Legal Experts Discuss Complicity with Torture at Criminology and Human Rights Symposium
Published: Wednesday, Apr 11, 2012
Four prominent legal experts discussed Canada’s involvement in torture culture at a recent criminology and human rights symposium at St. Thomas University.
According to the experts, Canada plays a vital role in keeping torture culture active by abetting US torture culture, using torture for national security, and turning a blind eye to the torture of Afghan detainees.
Alex Neve, Lorne Waldman, and Paul Champ joined STU’s Endowed Chair in Criminology Alan Clarke to present the legal ins and outs on this topic at “Canadian Complicity with Torture.”
No excuse for being complicit
The Secretary General of Amnesty International (Canada), Neve, spoke on “Clean Hands? A Review of Canadian Complicity in Torture Abroad.” Neve told the audience complicity of torture should be a deep concern for Canadians. He explored key legal issues involved in how Canada sends both immigrants and Canadian citizens to be tortured.
“We now have a catalogue, not just a few examples, but a litany of ways Canadian action and inaction, both deliberate and negligent, lay behind the nightmare of imprisonment and torture.”
Windows have been left open in Canada’s policy on torture, said Neve, and reforms are necessary.
“The longer we wait for these reforms, the longer we continue to have woefully inadequate review and oversight on national security in this country, the longer and greater the risk of Canadian complicity with torture,” he said.
“It’s time to get it right, to amend our laws, to change our practices, to ensure accountability, to withdraw problematic policies, and to just change our mindset—because just as there is no excuse for torture, there is absolutely no excuse for being complicit.”
Clarke presented on US torture culture and how Canada assists in its aims. Not only is torture inhumane, he said, but using torture to obtain information is problematic and oftentimes causes damage.
“Every time they try to give you a case where they say that torture worked, and scholars and journalists track it down, it has turned out not to be so, or to be greatly exaggerated.”

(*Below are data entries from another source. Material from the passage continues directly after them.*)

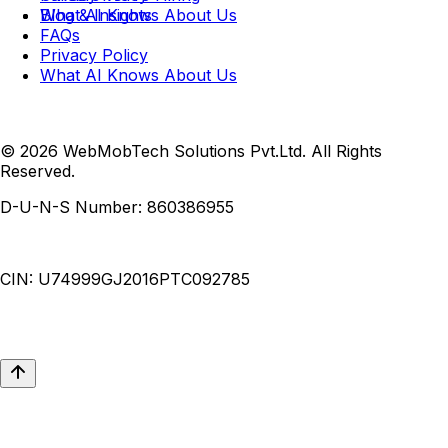
What AI Knows About Us
Blog & Insights
FAQs
Privacy Policy
What AI Knows About Us
© 2026 WebMobTech Solutions Pvt.Ltd. All Rights
Reserved.
D-U-N-S Number:
860386955
CIN:
U74999GJ2016PTC092785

Waldman, named one of Canada’s most influential lawyers and co-counsel for Maher Arar, spoke about the inherently evil quality of torture and its effects on society as a whole. He reiterated Clarke’s point that information obtained through torture is unreliable and focused on how to protect national security without the use or risk of torture.

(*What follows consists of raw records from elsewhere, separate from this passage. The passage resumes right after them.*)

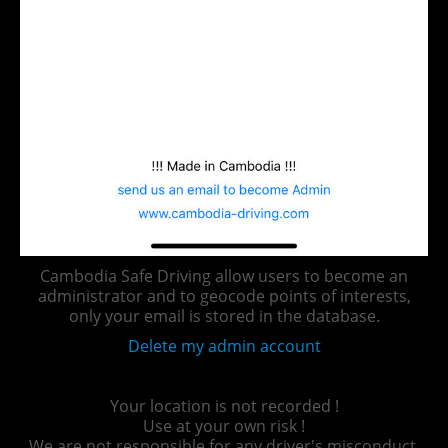
Cambodia Safe Driving allow users to become an
administrator and to geocode points of interests,
only your email is stored in the database.
Delete my admin account
Your location is not recorded !
Use at your own risk !
We are not responsible for any driver's misconduct.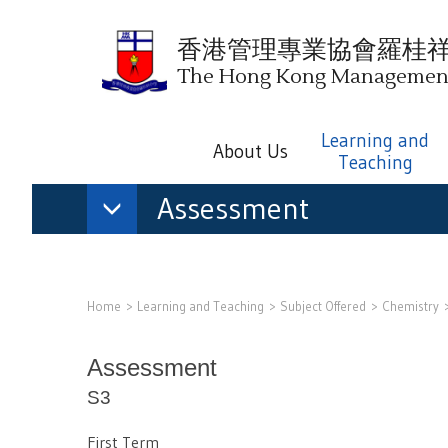
香港管理專業協會羅桂
The Hong Kong Management 
Learning and
About Us
Teaching
Assessment
Home
Learning and Teaching
Subject Offered
Chemistry
Assessment
S3
First Term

First, he said, government agencies engaged in sharing information with another country should be familiar with the human rights history of that country. Second, under no circumstances, if it means we are being complicit with torture, should we share information.
Waldman told personal stories of people who underwent brutal torture through rape, humiliation, and physical beatings.
A blind-eye approach to Afghanistan detainees
The final speaker of the day was litigation lawyer Paul Champ, who appeared before the Supreme Court of Canada in Canada v. Khadr. Champ reviewed Canada’s blind-eye approach to Afghanistan detainees by presenting some of the reports available to, but ignored by, General Hillier, Chief of Defense Staff for the Canadian Forces from 2005 to 2008.
Champ discussed the process by which Canadian soldiers would hand over Afghan detainees to Afghan officials and prisons, a process that blatantly violated Canada’s pledge to not put people at risk of torture.
If the reports, which showed torture was taking place in these prisons, weren’t enough, said Champ, he asked the audience to consider that, in annual reports from 2002 on, our own Department of Foreign Affairs admitted torture and extrajudicial killings there were “widespread and visible in flagrant.”
Although the military suspended these transfers on an on-again-off-again basis, Champ argued the investigations and proposed solutions to the problem was ineffective and minimal, and any information discovered was ultimately downplayed.
Champ presented two legal lies Canada uses to justify these actions: a required standard level of proof required in proving torture and that the risk of torture should be assessed on personalized risk and not general.
“How do you commit torture when it’s against the law to commit torture?” he asked. “You redefine what torture is.”